Carbon : nitrogen stratigraphy. (a) 8502, (b) 8501 and (c) 8507.

dupuit simulations

The Dupuit simulations show the response of the water table in an interfluvial divide to: (i) distance between the streams (L); (ii) relative water elevations in the streams (H1 and H2); (iii) recharge rate (w); and (iv) hydraulic conductivity (K) of the aquifer (Fetter 2000). The model consistently calculated a water-table mound in an interfluvial divide regardless of the values used for L, H1 and H2. However, the elevation of the water-table mound decreased with lower values for L, H1, H2 and w, whereas a decline in K raised the height of the mound when the other factors were held constant (Fig. 10a,b,c). The inflection point for the calculated curves in these plots consistently corresponds to an interfluvial width (L) of about 5.2 km. Stream incision lowers the simulated elevation of H1 and H2, which in turn lowers the height of the water-table mound while increasing its convexity. Different rates of incision will shift the water divide towards the stream with the higher water level if one stream erodes faster into its bed than the other (Fig. 11).

Figure 10.

Dupuit simulations for the water-table topography in interfluvial divides: (a) effect of recharge, (b) effect of hydraulic conductivity, and (c) effect of river incision. The symbols represent recharge (w), hydraulic conductivity (K), maximum water table elevation (Hmax), river-level elevation (Hi = initial elevation, H10 = 10-m incision, H20 = 20-m incision), and distance between rivers (L).

Figure 11.

Dupuit simulations for upgradient shift of the water-table divide as a result of differential rates of river incision. The symbols represent water-table divide (Hmax), and water elevation in river 1 (H1) and river 2 (H2). The initial (i) and final (f) runs of the model are denoted with subscripts.

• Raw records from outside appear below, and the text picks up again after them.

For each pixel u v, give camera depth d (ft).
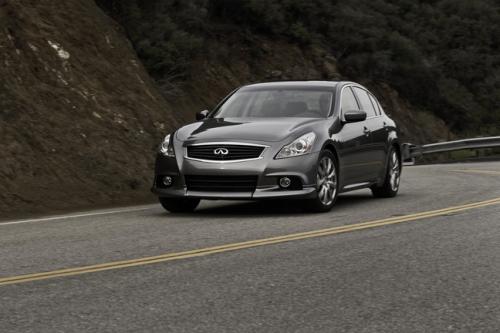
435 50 159.33
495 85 159.02
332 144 37.37
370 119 43.52
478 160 104.32
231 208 39.06
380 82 128.57
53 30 57.52
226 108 40.52
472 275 20.99
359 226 30.81
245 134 35.70
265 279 20.45
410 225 31.01
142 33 83.92
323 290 19.13
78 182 47.19
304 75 110.42
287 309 17.17
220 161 35.27
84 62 58.03
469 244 26.17
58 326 15.84
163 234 29.25
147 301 17.99
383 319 16.31
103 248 26.00
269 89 41.14
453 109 142.41
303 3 121.19
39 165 46.44
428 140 129.49
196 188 35.73
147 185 51.21
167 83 85.56
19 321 16.25
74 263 23.15
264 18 112.06
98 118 54.44
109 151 52.06
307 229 30.07
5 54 52.21
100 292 19.03
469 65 159.12
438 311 17.01
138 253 24.80
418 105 136.15
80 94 54.95
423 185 52.75
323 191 36.45
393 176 45.14
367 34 131.13
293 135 35.86
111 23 73.36
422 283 19.95
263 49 109.09
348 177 39.32
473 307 17.38
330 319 16.30
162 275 21.09
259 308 17.28
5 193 42.24
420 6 170.91
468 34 166.81
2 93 49.75
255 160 34.99
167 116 61.46
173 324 15.92
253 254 24.34
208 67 96.94
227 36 106.11
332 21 129.08
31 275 21.33
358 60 125.39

The simulations show that the hydrogeological setting of the Oldman bog (L = 9 km) can sustain the highest water-table mound relative to those at the Albany River (L = 7.6 km) and Belec Lake (L = 2.6 km) bogs. The water table was only slightly mounded within the narrow interfluvial divide at Belec Lake, and only a small amount (> 2.5 m) of downcutting by its streams would depress the top of the mound below the original land surface. The model simulations also show that the top of the water-table mound is located equidistant from both streams when H1 and H2 are at the same elevation. However, if one stream is lowered faster than the other, the water divide shifts up gradient towards the higher stream.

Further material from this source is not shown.